PUB recently announced new measures to increase flood protection at upstream areas of the Stamford Canal catchment area, including Orchard Road.The new measures include the construction of a new diversion canal to divert stormwater from about 240 hectares, or 38%, of the Stamford Canal catchment to Singapore River. Complementing the diversion canal is a detention tank which will be built to capture excess stormwater from the existing drains along Holland Road. These measures will enhance drainage capacity for this upstream area and protect it against potentially more intense storms in the future.

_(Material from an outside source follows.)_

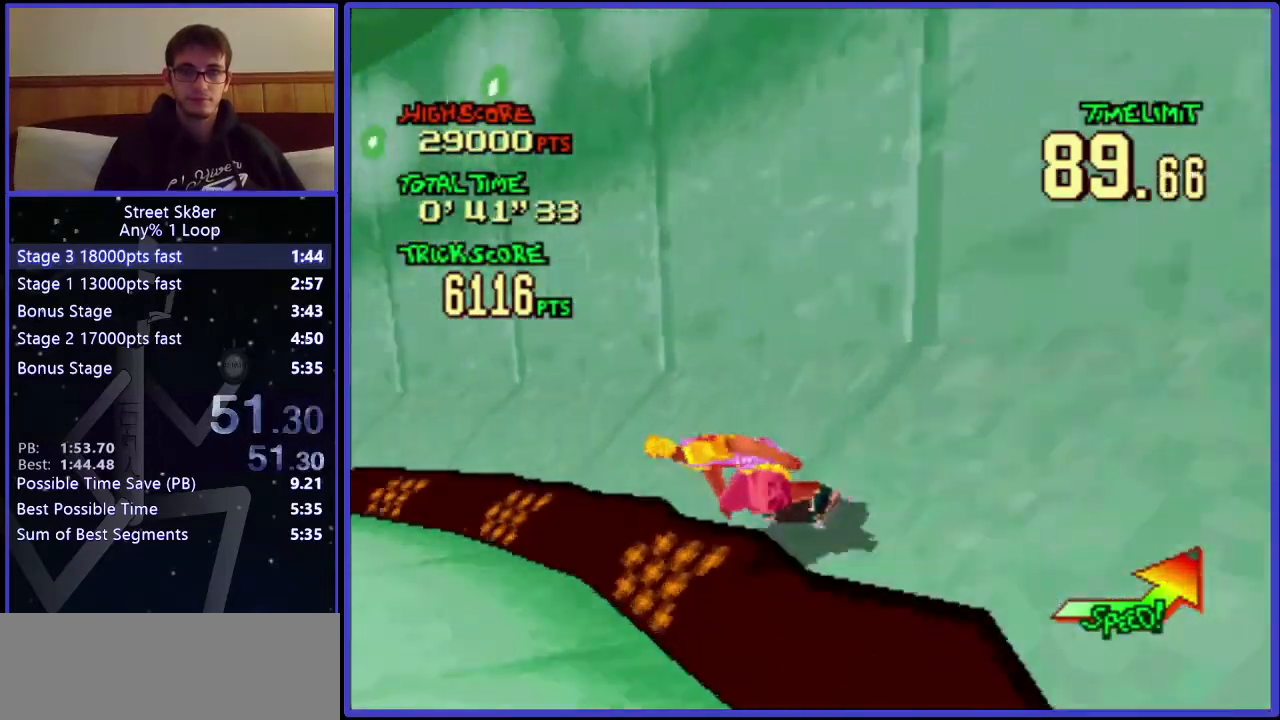
{"keys": ["w"], "events": [[417, "left", "up"]]}
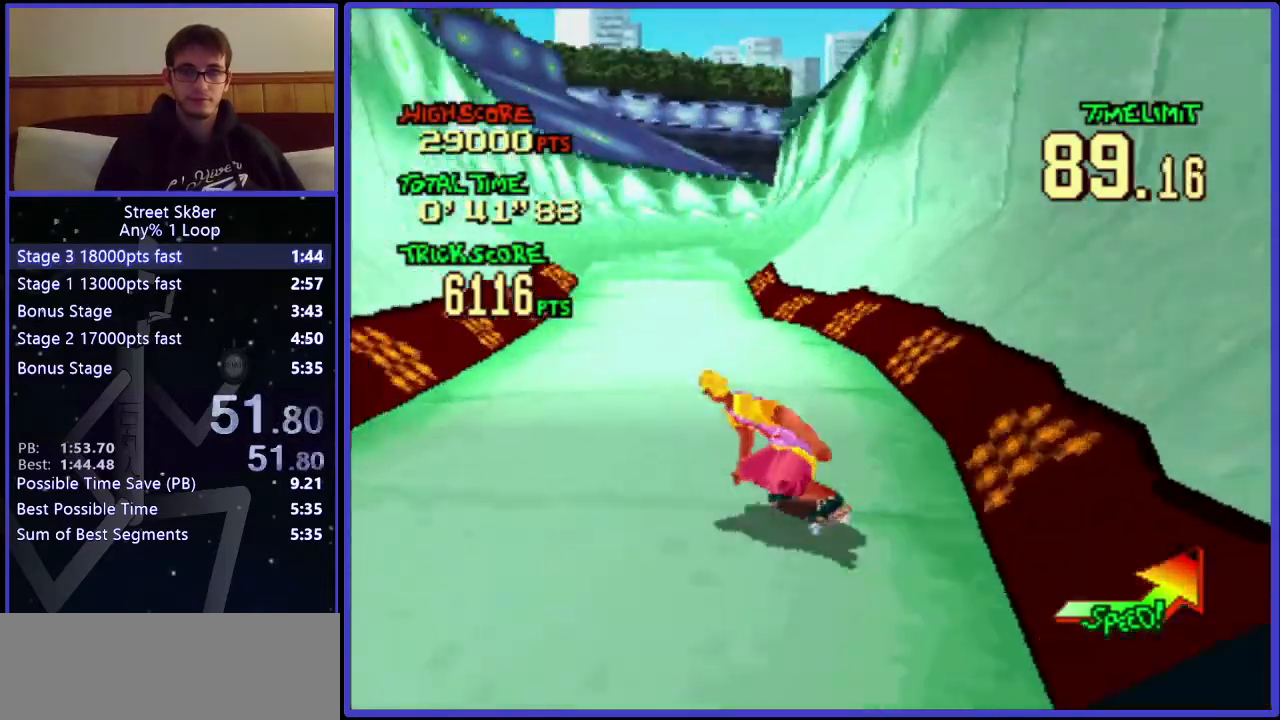
{"keys": ["w"], "events": []}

These projects originated from the recommendations of the January 2012 Expert_Panel_Report_on_Drainage_Design_and_Flood_Protection_Measures
The panel noted that “Rainfall intensities have increased over the past few decades, and are likely to increase in the future”. This finding was “Based on the rainfall intensity records over the past 30 years, there is strong evidence of a trend towards higher rainfall intensities and frequency of intense rains. These uptrends are consistent with the Inter-governmental Panel on Climate Change 4th Assessment Report (IPCC AR4) and could add further strain on Singapore’s existing drainage infrastructure.”
We should bear in mind that it is intense rain that causes flooding, and that this can occur even if average annual rainfall remained the same or decreased.
The Panel recognised “that the occurrence of 3 extreme events in the Orchard Road area in an 18 month period is primarily part of the random nature of rainfall patterns.” This means that it is not possible to make specific predictions on individual extreme events.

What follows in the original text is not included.